Two of the biggest shopping days - Black Friday and Cyber Monday - have passed once again. Traditionally, Black Friday and Cyber Monday see millions of Americans head to brick-and-mortar stores or go online to find some of the year’s best shopping deals. However, the way Americans shop on Black Friday and Cyber Monday is changing, due in part to how easy it is to shop online now.
Last year, Black Friday online shopping pulled in a record $6.22 billion in sales, a 23.6 percent jump from 2017. Furthermore, 2018 saw a record-setting $2 billion in online sales stemming from smartphones. While impressive, last year’s Black Friday sales numbers did not exceed Cyber Monday sales, which posted roughly $8 billion.
This year, Black Friday and Cyber Monday are expected to shatter more records. A Deloitte study referenced on CNBC states shoppers are expected to spend nearly $1,500 per household during the holiday season.
Since more people have become accustomed to shopping online, it is certainly time to think about how to utilize a hyperconverged solution with built-in edge computing capabilities to ensure your site can handle the traffic on Black Friday and Cyber Monday.
Enhancing Shopping Experiences with Edge Computing
One thing is certain - we are living in an increasingly data-driven world, and retail as an industry has become so reliant on data that it is essential for operational success. However, many retailers still operate the same technologies they did nearly a decade ago. Some innovative retailers have digitized their infrastructures with in-store Wi-Fi, security appliances, or in-store digital promotions.
These innovative stores are still collecting, sending and processing data over networks and data centers off-site - often hundreds of miles away. So, what happens if the data center experiences an outage or network failure? The IT team needs to spend time getting it back up and fully operational as quickly as possible, which of course, means downtime.
During massive shopping days like Black Friday, IT downtime does not bode well among frantic shoppers hunting for deals. Even the most established businesses with robust IT platforms can experience downtime if too many people get on the bandwidth superhighway, or if the data center experiences a failure.
In the case of Cyber Monday, the circumstance is largely the same - a network failure can bring down an entire website, preventing shoppers from getting the deals they want and impacting your sales. Cyber Monday is still a bigger online shopping holiday than Black Friday, despite a surge in online browsing and shopping on that Friday. Deloitte estimates 53 percent of shoppers will rely on Cyber Monday discounts this year compared to 44 percent on Black Friday.
This Black Friday and Cyber Monday are expected to draw in more sales than last year, so it is important to consider a hyperconverged solution at the edge to minimize downtime.
Bottom Line: Deploy HCI and Edge Computing to Limit Downtime
Scale Computing meets these demands with simple, easy to use, scalable and affordable features that make it ideal for the retail industry.

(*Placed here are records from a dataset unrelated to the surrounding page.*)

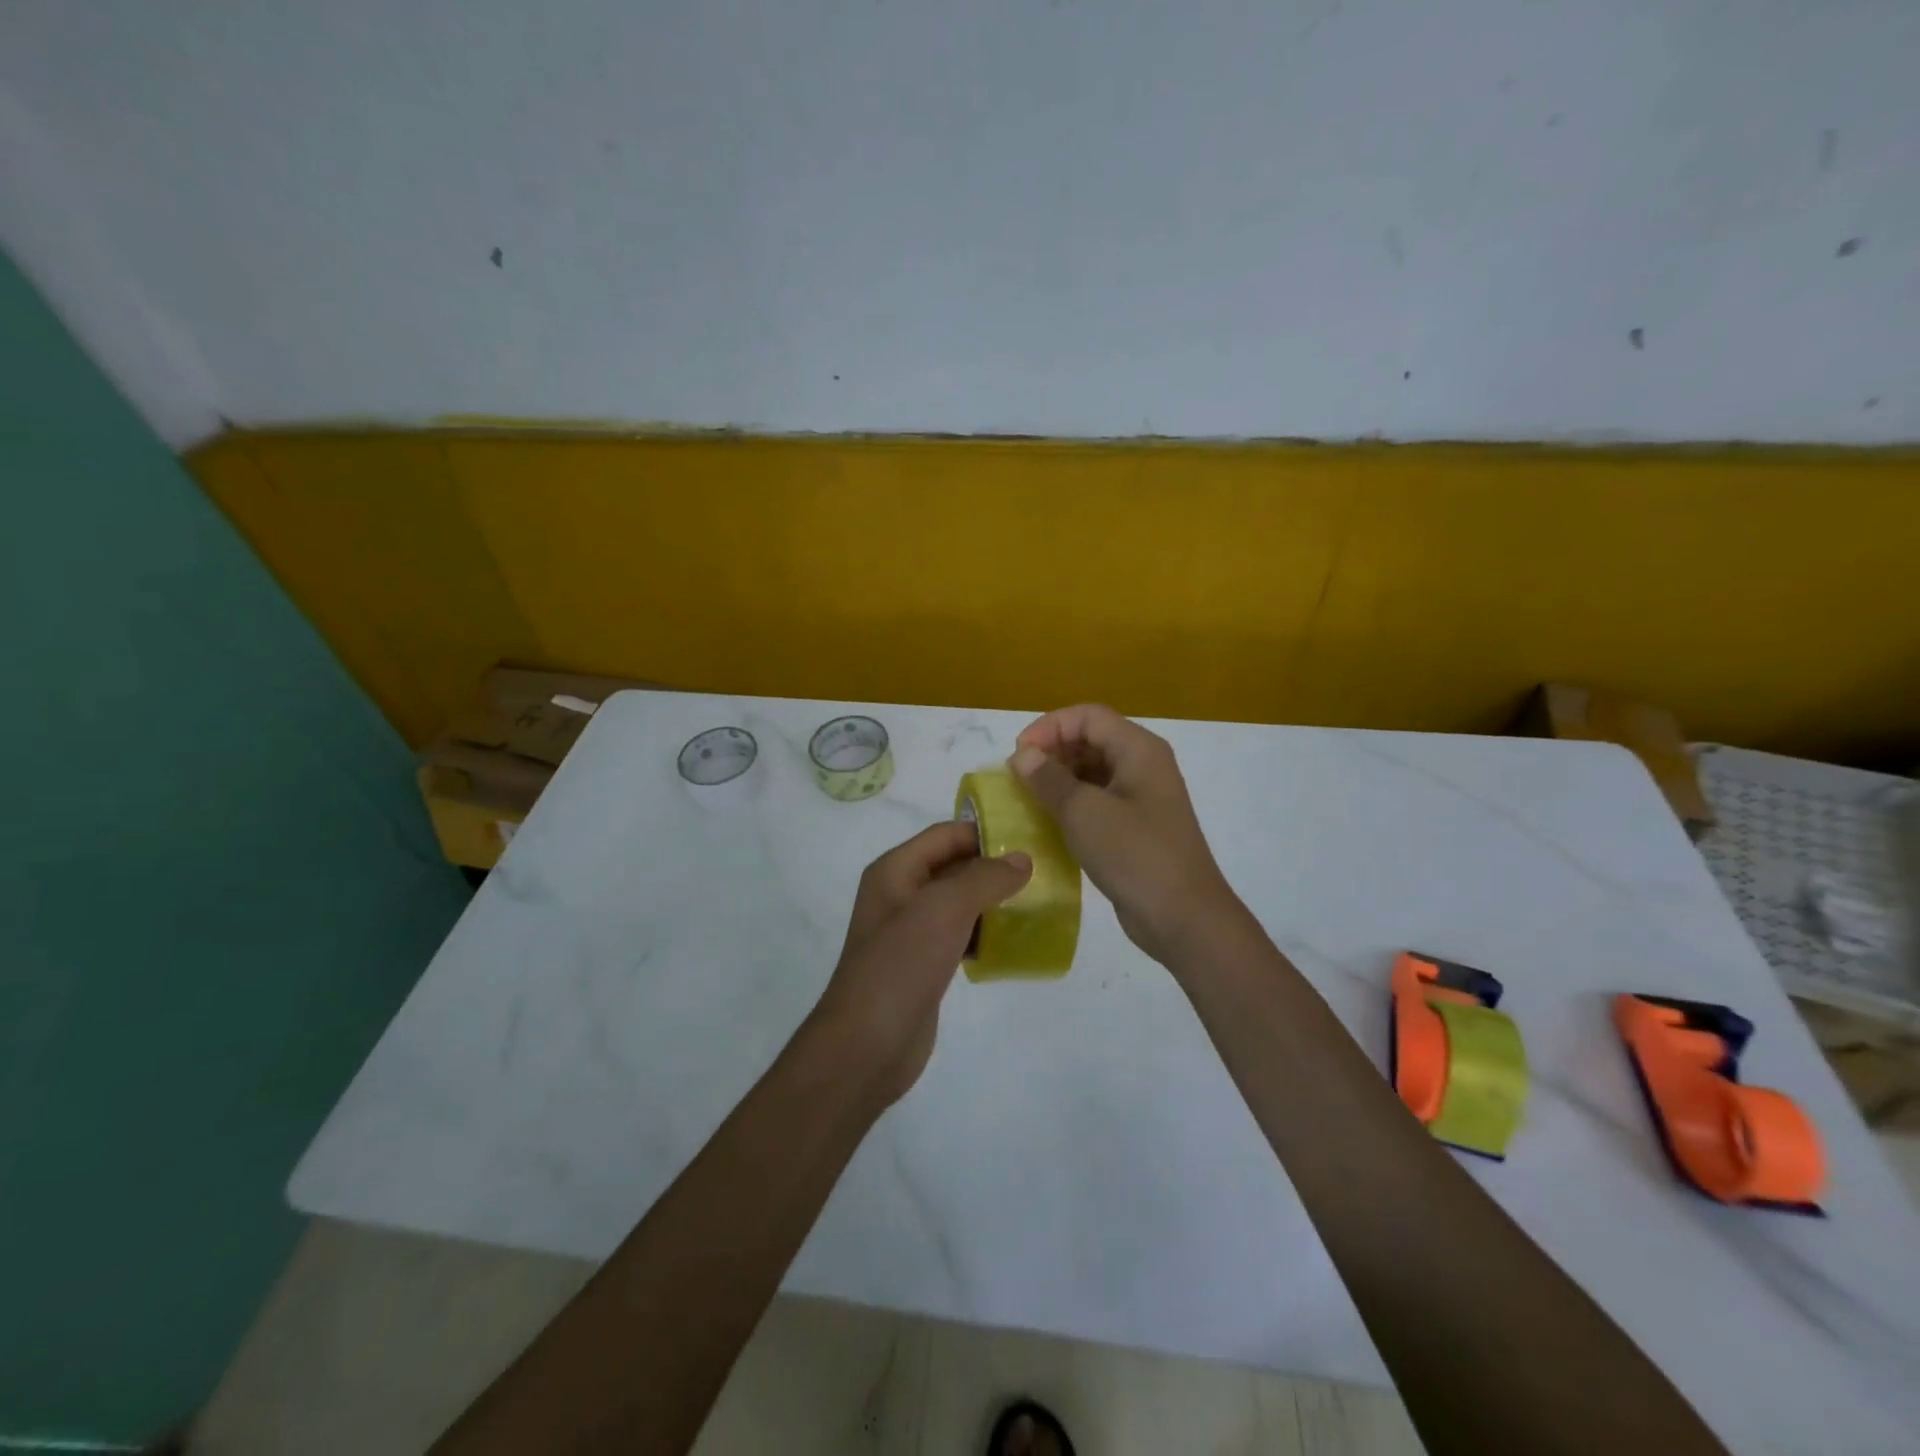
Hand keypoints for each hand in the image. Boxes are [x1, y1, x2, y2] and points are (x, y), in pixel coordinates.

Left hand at [811, 823, 1031, 1104]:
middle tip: (1041, 874)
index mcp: (895, 870)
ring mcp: (910, 932)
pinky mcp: (922, 965)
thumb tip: (1022, 860)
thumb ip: (985, 878)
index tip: (1029, 841)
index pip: (945, 835)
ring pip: (958, 903)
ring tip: (1036, 905)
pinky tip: (1012, 943)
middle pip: (953, 867)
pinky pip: (958, 936)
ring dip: (992, 903)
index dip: (984, 833)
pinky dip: (983, 934)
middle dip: (993, 869)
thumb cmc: (901, 964)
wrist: (867, 1045)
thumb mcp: (944, 909)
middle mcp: (900, 894)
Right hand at [1011, 704, 1241, 967]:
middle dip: (1052, 752)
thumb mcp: (1084, 813)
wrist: (1184, 918)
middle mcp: (1143, 765)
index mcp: (1138, 749)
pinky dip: (1072, 804)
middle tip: (1019, 778)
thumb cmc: (1135, 855)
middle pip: (1091, 739)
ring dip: (1059, 779)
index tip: (1018, 754)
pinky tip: (1050, 823)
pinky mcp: (1136, 827)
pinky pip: (1099, 800)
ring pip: (1093, 771)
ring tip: (1028, 799)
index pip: (1087, 716)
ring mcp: (1142, 797)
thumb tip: (1022, 755)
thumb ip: (1049, 779)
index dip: (1049, 727)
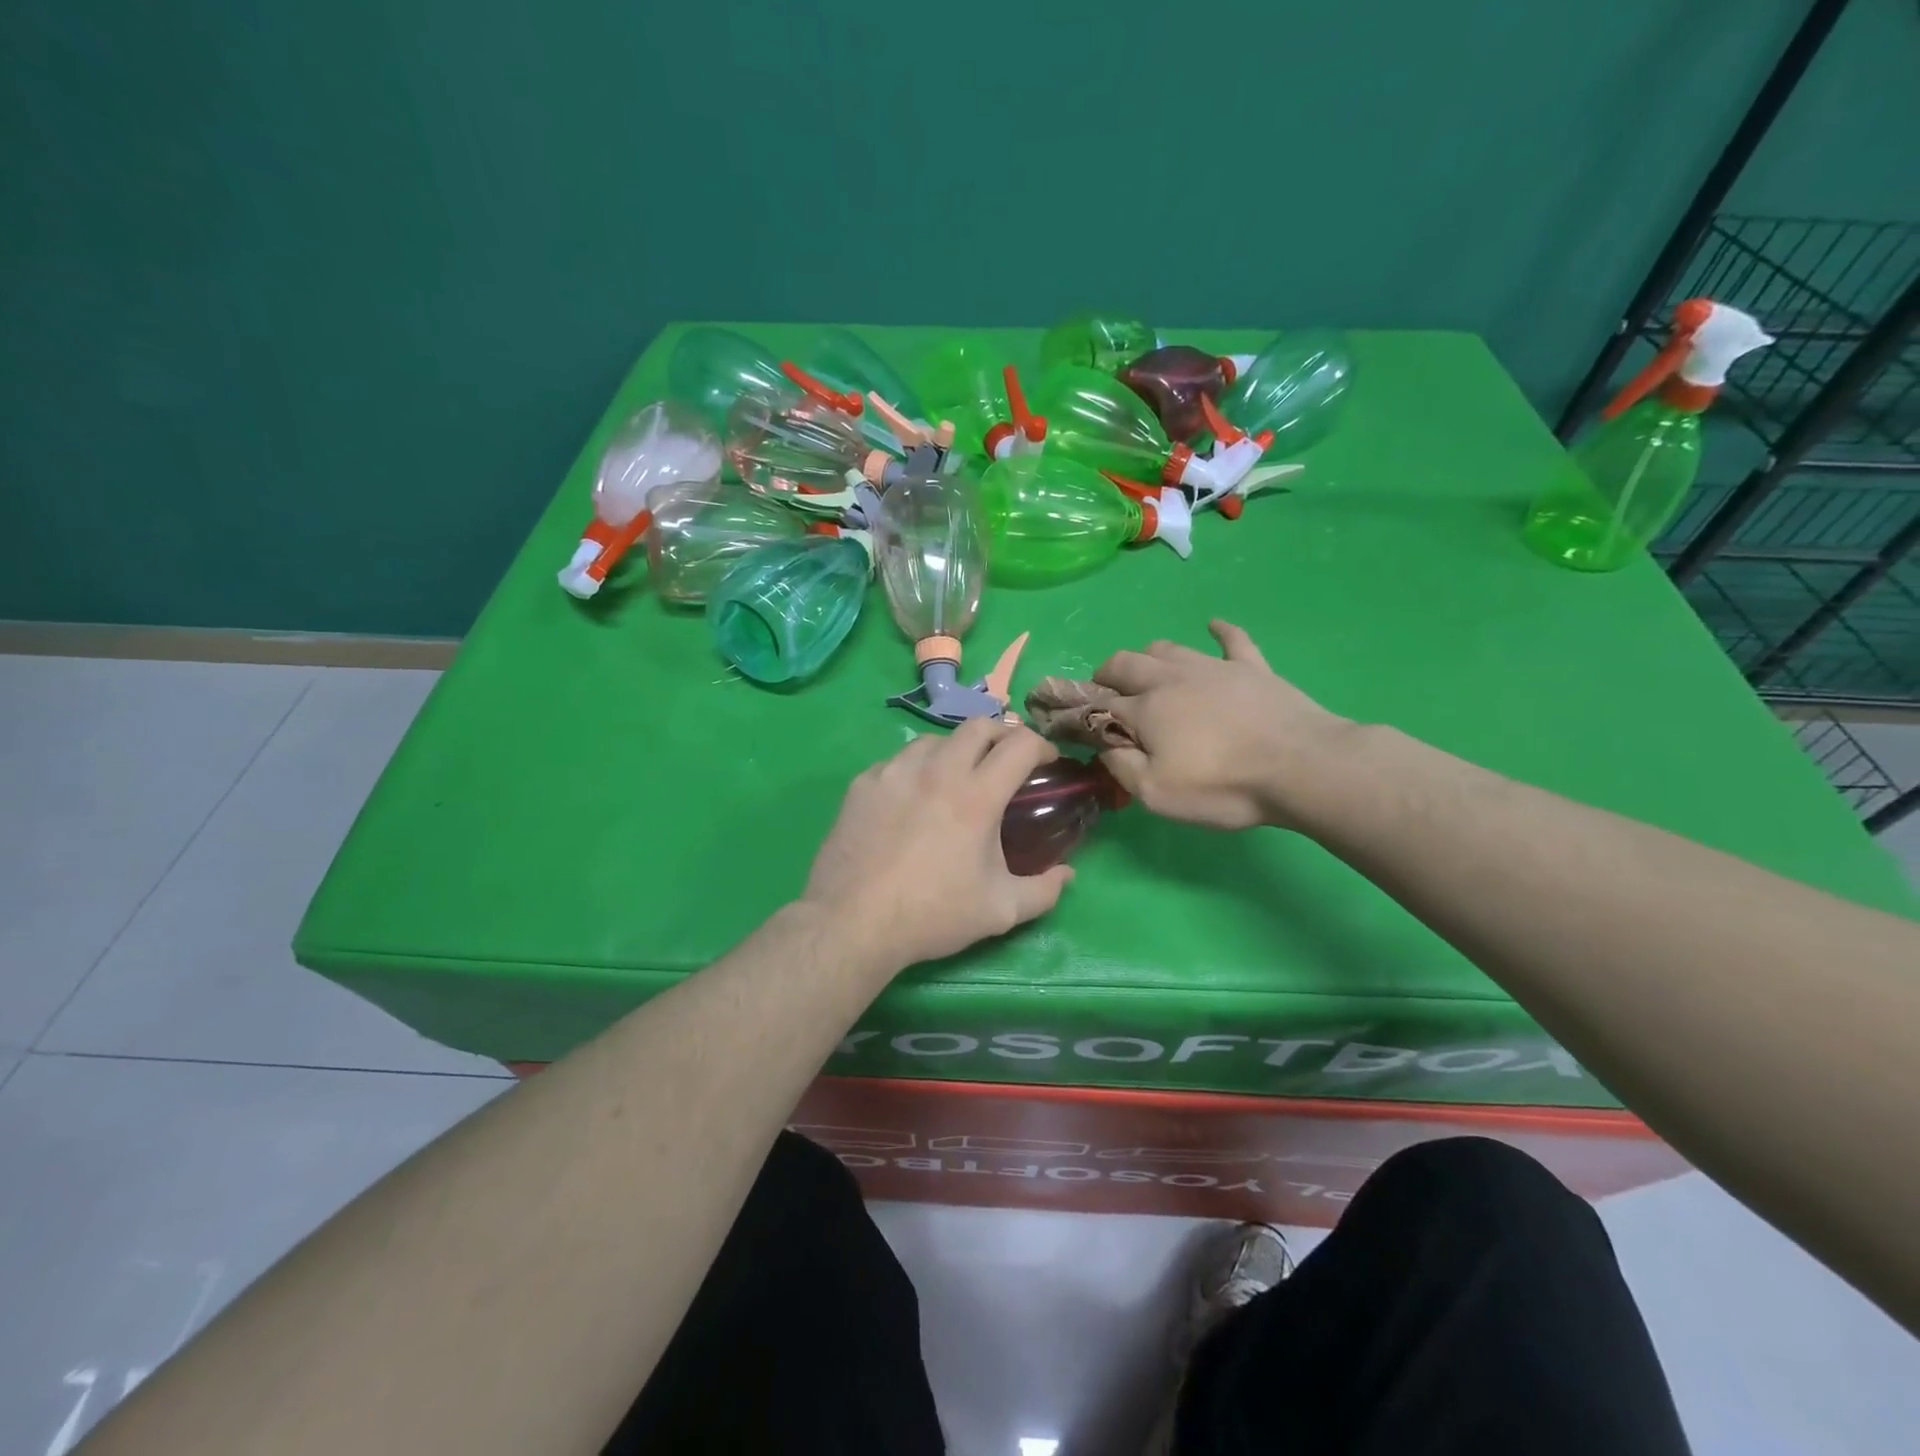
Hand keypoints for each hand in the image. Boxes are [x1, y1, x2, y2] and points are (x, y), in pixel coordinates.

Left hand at [803, 718, 1073, 971]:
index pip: (1020, 743)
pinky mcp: (863, 783)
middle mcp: (936, 770)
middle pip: (978, 725)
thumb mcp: (1000, 911)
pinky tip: (912, 799)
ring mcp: (895, 772)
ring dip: (956, 751)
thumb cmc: (932, 915)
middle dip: (1001, 736)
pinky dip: (916, 770)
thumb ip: (1044, 891)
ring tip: (956, 779)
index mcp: (976, 795)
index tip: (1045, 763)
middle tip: (1005, 763)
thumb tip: (1068, 875)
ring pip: (935, 739)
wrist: (852, 922)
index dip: (1041, 746)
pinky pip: (898, 761)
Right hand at [1092, 620, 1352, 830]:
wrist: (1301, 766)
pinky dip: (1219, 631)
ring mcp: (1214, 667)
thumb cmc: (1223, 786)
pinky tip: (1213, 626)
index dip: (1085, 713)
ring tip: (1147, 673)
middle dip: (1107, 675)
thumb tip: (1102, 744)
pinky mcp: (1252, 667)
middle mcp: (1172, 678)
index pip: (1101, 704)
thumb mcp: (1157, 794)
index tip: (1079, 725)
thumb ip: (1121, 766)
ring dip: (1148, 657)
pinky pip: (1232, 639)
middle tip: (1105, 693)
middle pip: (1126, 663)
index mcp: (1145, 709)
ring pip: (1168, 647)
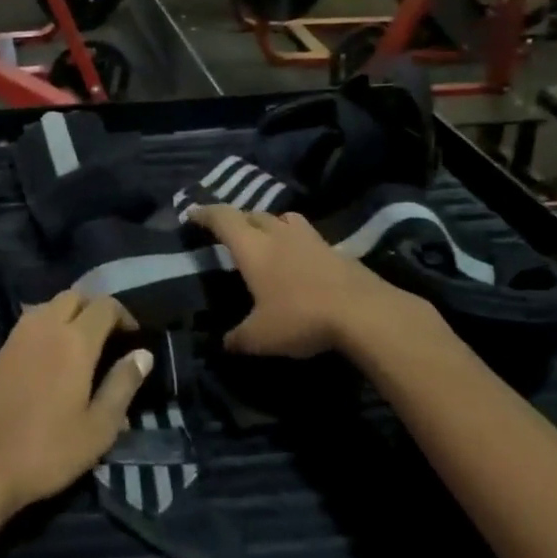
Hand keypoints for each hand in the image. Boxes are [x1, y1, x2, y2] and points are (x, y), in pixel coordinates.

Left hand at [0, 293, 151, 519]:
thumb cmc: (45, 450)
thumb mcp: (97, 428)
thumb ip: (122, 386)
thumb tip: (143, 354)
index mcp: (74, 340)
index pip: (104, 306)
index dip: (124, 315)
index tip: (134, 338)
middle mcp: (44, 327)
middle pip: (74, 297)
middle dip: (95, 309)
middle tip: (109, 338)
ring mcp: (16, 337)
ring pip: (48, 306)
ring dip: (69, 315)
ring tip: (81, 348)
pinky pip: (30, 324)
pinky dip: (47, 328)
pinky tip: (51, 362)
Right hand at [193, 205, 443, 358]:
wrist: (364, 312)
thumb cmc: (301, 317)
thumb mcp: (261, 337)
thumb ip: (238, 339)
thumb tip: (224, 344)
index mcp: (253, 248)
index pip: (223, 219)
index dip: (205, 213)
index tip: (192, 213)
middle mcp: (278, 234)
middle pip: (252, 214)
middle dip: (236, 219)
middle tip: (227, 231)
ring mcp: (309, 238)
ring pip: (282, 219)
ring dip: (269, 223)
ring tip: (264, 238)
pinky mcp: (334, 249)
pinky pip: (305, 235)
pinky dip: (294, 240)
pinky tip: (297, 258)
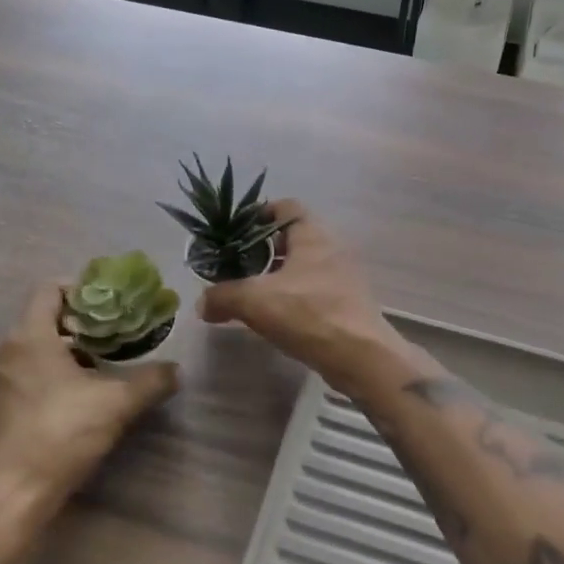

The Scale Computing Platform provides retailers with the flexibility required to create reliable and efficient work and shopping environments.
With a hyperconverged infrastructure (HCI) such as Scale Computing HyperCore, retailers will have their own data centers in their stores. Essentially, retailers are bringing mini data centers to their consumers to enhance shopping experiences. HC3 takes up the space of a small appliance, about the size of a microwave, and combines high-performance servers and storage in a single appliance operating as an onsite data center.
SC//HyperCore's self-healing architecture allows a system to be deployed at the edge, managed remotely without downtime and with little-to-no maintenance. It also treats storage, servers, virtualization and management as a comprehensive system that automates overall IT management.
Scale Computing should be a consideration for retailers to deploy in-store ahead of the Black Friday and Cyber Monday shopping days, especially knowing that the number of online and mobile sales are expected to increase.